* _Text section_:

The discouraging way wealthy countries are creating jobs

Rich countries that are creating more jobs aren't necessarily creating better jobs.
Written by Tyler Falk, Contributor on

Looking at current global unemployment trends, the International Labor Organization has some bad news. Global unemployment will increase from 200 million people now to 208 million in 2015.

Analysis in ILO's new World of Work report shows that 37 percent of the countries analyzed saw employment rise compared to 33 percent of countries that had decreasing employment. ILO also predicts that the employment rate for emerging and developing economies will return to pre-crisis levels in 2015 and advanced economies will eventually hit their pre-crisis levels in 2017. Some good news, right? But the only reason they'll get back to those marks is that more people are dropping out of the labor force, no longer looking for work. More than half of the countries analyzed had decreased labor participation rates between 2007 and 2012.

What's even more discouraging is that wealthy economies which are creating the most jobs also rank low on ILO's job quality index which measures the percentage of temporary employees, the change in social benefits expenditure, and the growth in the average hourly wages between 2007 and 2011. Ideally, countries would want to create more high quality jobs, like South Korea or Poland are doing. As the graph below from ILO's report shows, that's not happening across the board.

Data entries:
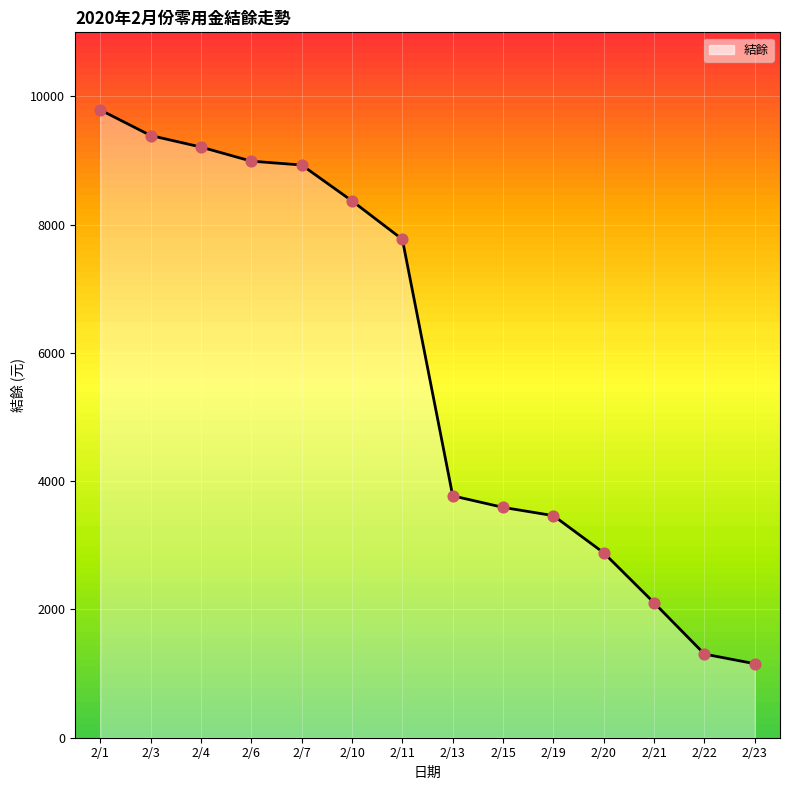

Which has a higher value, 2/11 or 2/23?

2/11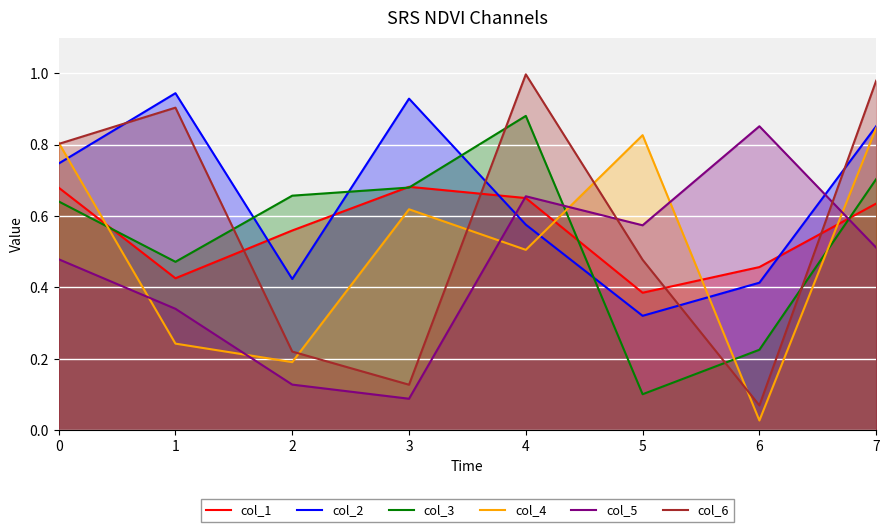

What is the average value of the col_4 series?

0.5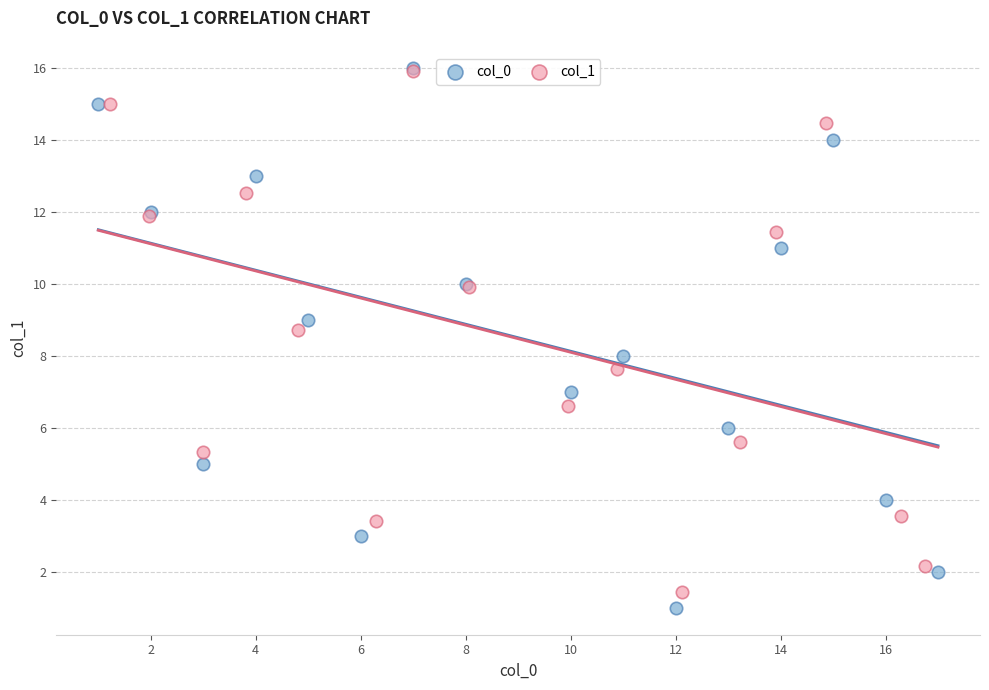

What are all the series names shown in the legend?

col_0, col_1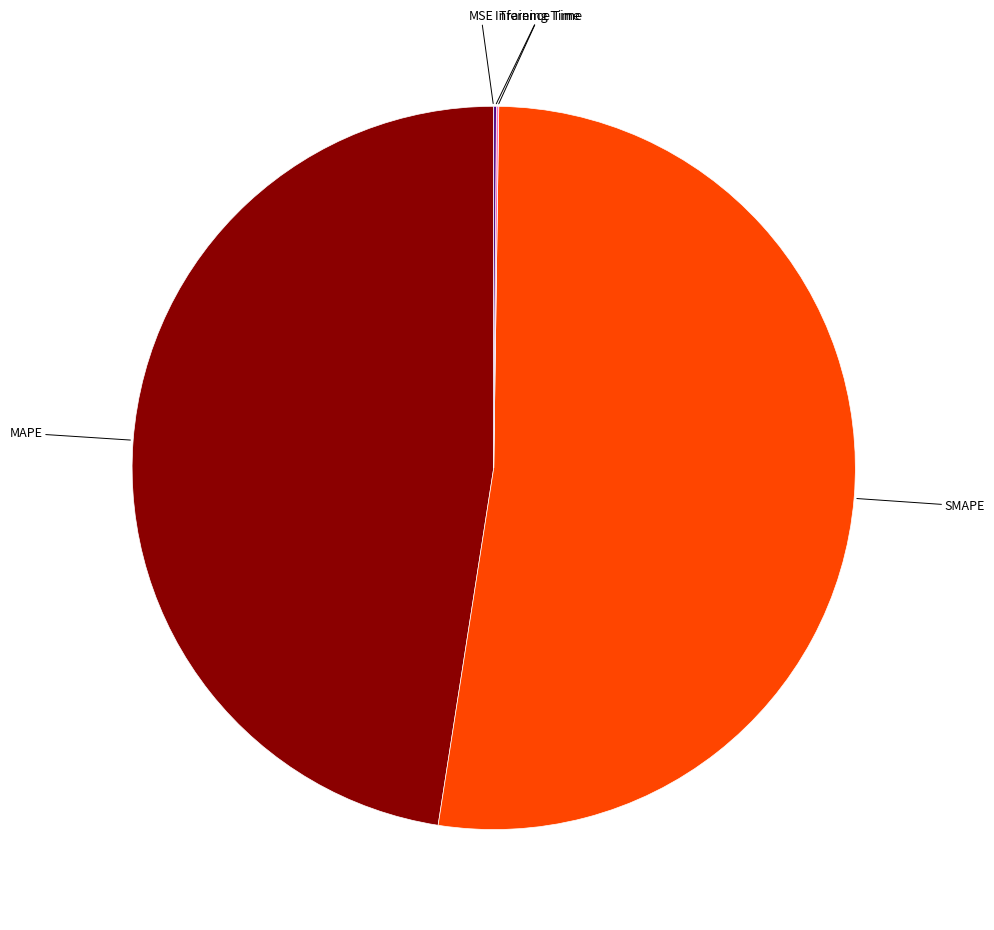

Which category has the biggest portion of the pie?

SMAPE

* _Problem statement_: Copy the article's passage starting at the words "What's even more" and ending after "across the board.", switching "job quality index" to "employment quality index". These rows come from a source separate from the article.

* _Task solution_:
What's even more discouraging is that wealthy economies which are creating the most jobs also rank low on ILO's employment quality index which measures the percentage of temporary employees, the change in social benefits expenditure, and the growth in the average hourly wages between 2007 and 2011. Ideally, countries would want to create more high quality jobs, like South Korea or Poland are doing. As the graph below from ILO's report shows, that's not happening across the board.